# Just another average work day here in Ohio



## O.C. plumberman (Nov 21, 2008)

Swapped out a 1" gate valve for a 3/4" ball valve at customer #1's :whistling2:request







Got some roots and adult diapers out of the line for customer #2 :laughing:







Got some roots gravel and mud and opened the area drain for customer #3, Also cleaned her aerator, checked her basement for a leak but the appliance guy failed to notice the washer was bad and leaking internally, He just said it was the plumbing but he will be back I'm sure :yes:







Then I ran out and lit a 40 gallon Bradford white for a nice old lady (customer#4) who didn't have any water until after the w/h was installed and then I called it a day 
How was your day brothers?


----------



## MTDUNN (Oct 9, 2011)

Repiped some leaking galvanized pipe,


Replaced some rotten floor, threw out the bathtub, set new tub.

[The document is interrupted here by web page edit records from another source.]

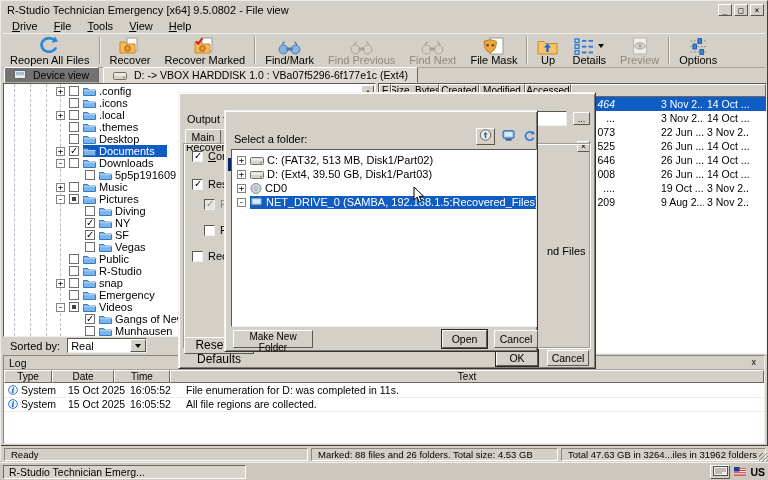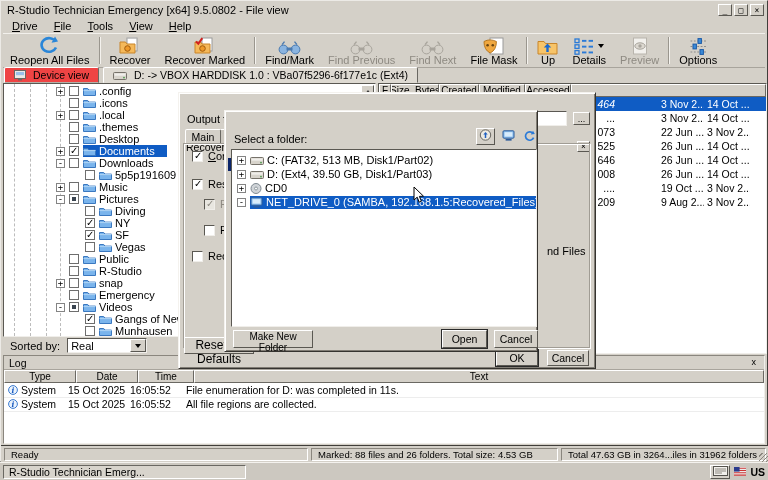--- a/index.html
+++ b/index.html
@@ -17,21 +17,21 @@
   .mi{padding:0 8px;}
   .toolbar{position:absolute;left:2px;top:32px;right:2px;height:33px;display:flex;align-items:stretch;
     border-top:1px solid #f2f0ec;border-bottom:1px solid #a8a49c;}
   .tbtn{display:flex;flex-direction:column;align-items:center;justify-content:flex-end;padding:1px 7px 1px;font-size:11px;line-height:11px;color:#000;}
   .tbtn.disabled{color:#8e8a82;}
   .ticn{height:19px;display:flex;align-items:flex-end;justify-content:center;}
   .drop{border:3px solid transparent;border-top:4px solid #000;margin:0 0 4px 4px;}
   .tsep{width:1px;background:#9a968e;border-right:1px solid #f4f2ee;margin:3px 2px;}
   
   .tabbar{position:absolute;left:2px;top:66px;right:2px;height:16px;display:flex;gap:4px;padding-left:1px;}
-  .vtab{display:flex;align-items:center;gap:4px;padding:0 9px;font-size:10.5px;background:#ef4444;box-sizing:border-box;
+  .vtab{display:flex;align-items:center;gap:4px;padding:0 9px;font-size:10.5px;background:#737373;box-sizing:border-box;
     border:1px solid;border-color:#fff #6a6862 #b4b0a8 #fff;border-radius:2px 2px 0 0;white-space:nowrap;}
   .vtab.front{background:#dedad2;border-bottom-color:#dedad2;}
   
   .treepanel{position:absolute;left:2px;top:82px;width:373px;height:254px;background:#fff;box-sizing:border-box;
     border:1px solid;border-color:#5a5852 #f0eeea #f0eeea #5a5852;overflow:hidden;}
   .guide{position:absolute;top:0;bottom:0;border-left:1px dashed #bcbcbc;}
   .treeitems{position:absolute;left:0;top:1px;right:0;}
   .trow{height:12px;display:flex;align-items:center;font-size:11px;white-space:nowrap;}
   .exp{width:9px;height:9px;box-sizing:border-box;background:#fff;border:1px solid #848484;color:#000;
     font-size:9px;line-height:6px;text-align:center;margin-right:4px;flex:none;font-family:"DejaVu Sans Mono",monospace;}
@@ -676,21 +676,21 @@
           </div>
         </div>
     </div>
 
     <div class="logpanel">
       <div class="log-title">
         <span>Log</span>
         <span class="log-close">x</span>
       </div>
       <div class="loghead" id="loghead">
-          <div class="fhc" style="width: 72px;">Type</div>
+          <div class="fhc" style="width: 48px;">Type</div>
           <div class="fhc" style="width: 62px;">Date</div>
           <div class="fhc" style="width: 56px;">Time</div>
           <div class="fhc" style="flex: 1 1 0%;">Text</div>
         </div>
       <div id="logrows">
           <div class="lrow">
             <div class="lc" style="width:60px"><span style="display:flex">
                 <svg width="10" height="10">
                   <circle cx="5" cy="5" r="4.4" fill="#eaf3fc" stroke="#3a7ad0"></circle>
                   <text x="5" y="7.8" font-size="7.5" text-anchor="middle" fill="#1a5ac0" font-family="DejaVu Serif,serif" font-style="italic" font-weight="bold">i</text>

Re tapped a closet flange.

Replaced a toilet


----------



## Keefer w (Jan 26, 2012)

Repiped 3/4 riser, hot side for washer valves, seven stories worth, in a condo high rise. Then helped a Co worker pull and install 50 gallon water heater. (the five day soaking in northern VA has made navigating heaters to basement stairs treacherous). Then cut, capped, removed bar sink water pipes and drain. Removed the sink and faucet and repaired hose bibb.


----------



## LIQUID (Sep 26, 2013)

did residential DWV rough in for a simple house, 2 bath. and ran gas lines for the furnace and HWT. also placed hwt in place and ran pex for the fixtures in house.


----------



## Dpeckplb (Sep 20, 2013)

I had inspection on a two story 2900 ft2 custom home.


----------



## 422 plumber (Jul 31, 2008)

Wednesday, 
Go to an elementary school and cut out old, failed tempering valve, located behind and above a water hater. Everything was at arms length, but doable. 3 hours on ticket.
Thursday,
Go to nuke plant and remove 2 chrome p-traps soldered into 1-1/4" copper stub outs. Solder on new marvels and install new grid strainers and traps. Go to simulator room and pull a 2" spigot floor drain and replace it with a 2"x 3" increaser and backwater valve so next time lift station fails and sewage backs up, it won't flood simulator room. 6 hours on ticket
Today,
Go back to nuke and chlorinate a replacement sight glass on domestic water accumulator, 3.5 hours on ticket


----------



## plumbdik (Aug 6, 2013)

Had a Colonoscopy, could be worse.


----------



## Plumbus (Aug 4, 2008)

plumbdik said:


> Had a Colonoscopy, could be worse.


Still passing wind?


----------



## plbgbiz (Aug 27, 2010)

Plumbus said:


> Still passing wind?


If he's lucky he's down to just wind. :laughing:


----------



## Will (Jun 6, 2010)

Ran a hack hammer all day, now drinking like a fish.....


----------



## Absaroka Joe (Mar 30, 2013)

Spent the morning on the track hoe installing a new sewer service. Spent most of the afternoon trying to explain plumbing code to a city plumbing inspector. Government inspection is routinely pointless and expensive because of the unqualified inspectors they have posing as experts.


----------